'''

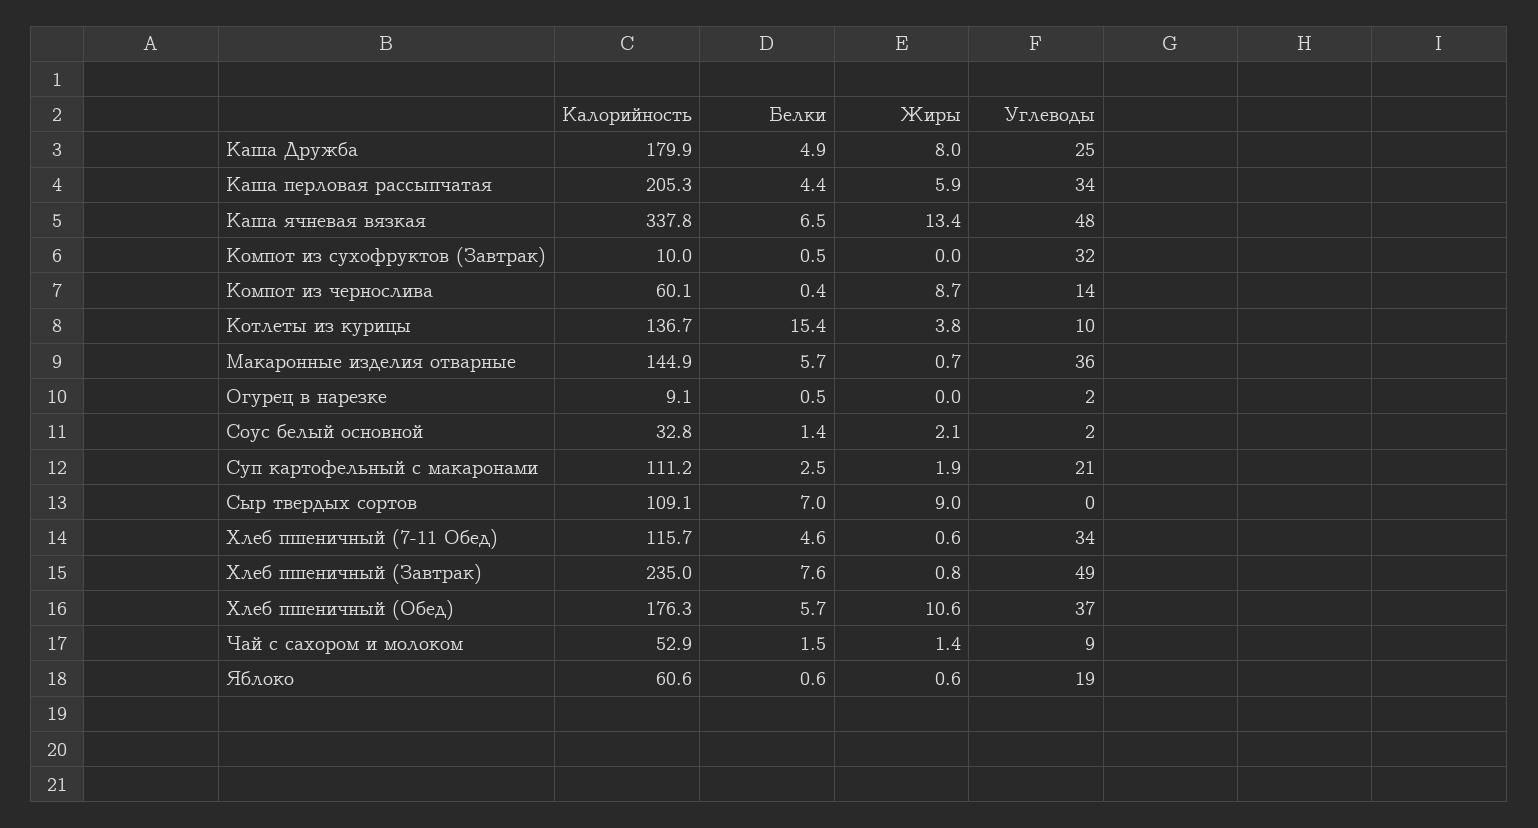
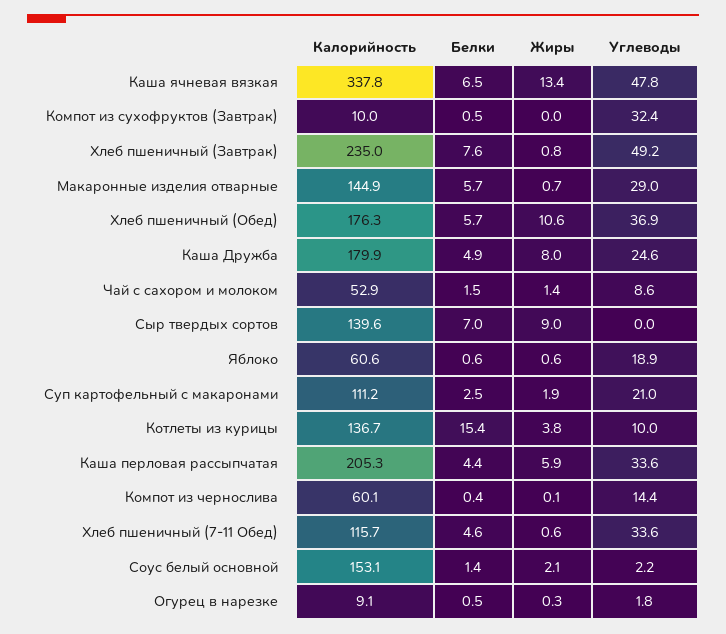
  {
    "Калорийность": {
      "Каша Дружба": 179.9,
      "Каша перловая рассыпчатая": 205.3,
      "Каша ячневая вязкая": 337.8,
      "Компот из сухофруктов (Завтрак)": 10,
      "Компот из чернослива": 60.1,
      "Котлеты из курицы": 136.7,
      "Макаронные изделия отварные": 144.9,
      "Огурец в нарезке": 9.1,
-     "Соус белый основной": 32.8,
+     "Соус белый основной": 153.1,
      "Суп картофельный с макаронами": 111.2,
-     "Сыр твердых сортов": 109.1,
+     "Сыр твердых сортов": 139.6,
      "Хлеб пшеничный (7-11 Обед)": 115.7,
      "Хлеб пшеничный (Завтрак)": 235,
      "Хлеб пшеничный (Обед)": 176.3,
      "Чай с сахором и молоком": 52.9,
      "Яблоко": 60.6
    },
    "Белки": {
      "Каша Дружба": 4.9,
      "Каша перловая рассыпчатая": 4.4,
      "Каша ячневая вязкая": 6.5,
      "Компот из сухофруктов (Завтрак)": 0.5,
      "Компот из чернослива": 0.4,
      "Котлеты из курицы": 15.4,
      "Макаронные изделия отварные": 5.7,
      "Огурец в нарезке": 0.5,
      "Соус белый основной": 1.4,
      "Суп картофельный с макаронами": 2.5,
      "Сыр твердых сортов": 7,
      "Хлеб пшеничный (7-11 Обед)": 4.6,
      "Хлеб пшеничный (Завтрак)": 7.6,
      "Хлеб пшеничный (Обед)": 5.7,
      "Чай с сахором и молоком": 1.5,
      "Яблоко": 0.6
    },
    "Жиры": {
      "Каша Дружба": 8,
      "Каша перловая рассыпчатая": 5.9,
      "Каша ячневая вязкая": 13.4,
      "Компот из сухофруктов (Завтрак)": 0,
-     "Компот из чернослива": 8.7,
+     "Компот из чернослива": 0.1,
      "Котлеты из курицы": 3.8,
      "Макаронные изделия отварные": 0.7,
-     "Огурец в нарезке": 0,
+     "Огурец в нарезке": 0.3,
      "Соус белый основной": 2.1,
      "Суп картофельный с макаронами": 1.9,
      "Сыр твердых сортов": 9,
      "Хлеб пшеничный (7-11 Обед)": 0.6,
      "Хлеб пшеничный (Завтрак)": 0.8,
      "Хлеб пшеничный (Обед)": 10.6,
      "Чай с сахором и молоком": 1.4,
      "Яблоко": 0.6
    },
    "Углеводы": {
      "Каша Дружба": 24.6,
      "Каша перловая рассыпчатая": 33.6,
      "Каша ячневая вязкая": 47.8,
      "Компот из сухофруктов (Завтрак)": 32.4,
      "Компот из чернослива": 14.4,
      "Котлеты из курицы": 10,
-     "Макаронные изделия отварные": 36,
+     "Макаронные изделия отварные": 29,
      "Огурец в нарезке": 1.8,
      "Соус белый основной": 2.2,
      "Суп картофельный с макаронами": 21,
      "Сыр твердых сортов": 0,
      "Хлеб пшеничный (7-11 Обед)": 33.6,
      "Хлеб пшеничный (Завтрак)": 49.2,
      "Хлеб пшеничный (Обед)": 36.9,
      "Чай с сахором и молоком": 8.6,
      "Яблоко": 18.9
    }
  }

'''

** Activity **
Number of lines above containing "рассыпчатая": give it, with no other text.

** Response box **
4